__What you will do__
Rewrite the data from the line with "председатель Днепропетровского обла" through the end of the data, substituting "декабря" for "ноября" and leaving everything else unchanged.

[Dataset records]
= = = = = = =

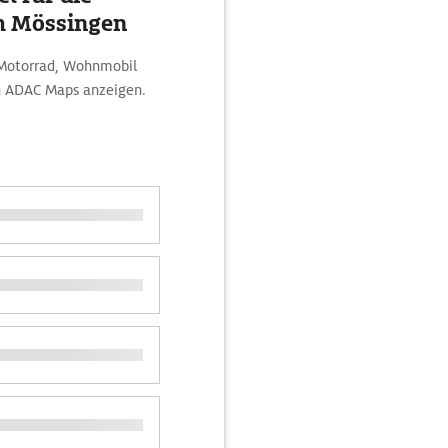
h Mössingen
 Motorrad, Wohnmobil
on ADAC Maps anzeigen.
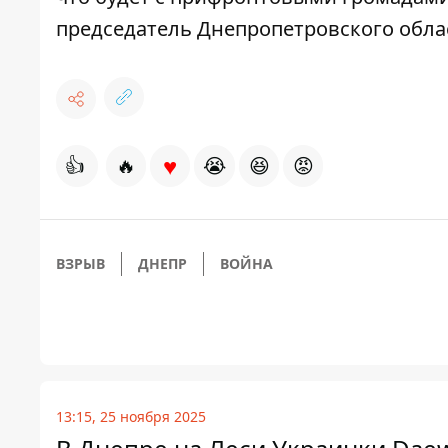
председатель Днепропетровского обла
♥
👍
🔥
😭
😆
😡
ВЗРЫВ
ДНЕПР
ВОЙНА
13:15, 25 ноября 2025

= = = = = = =

__Response__
председатель Днепропетровского обла
♥
👍
🔥
😭
😆
😡
ВЗРЫВ
ДНЕПР
ВОЙНА
13:15, 25 декабря 2025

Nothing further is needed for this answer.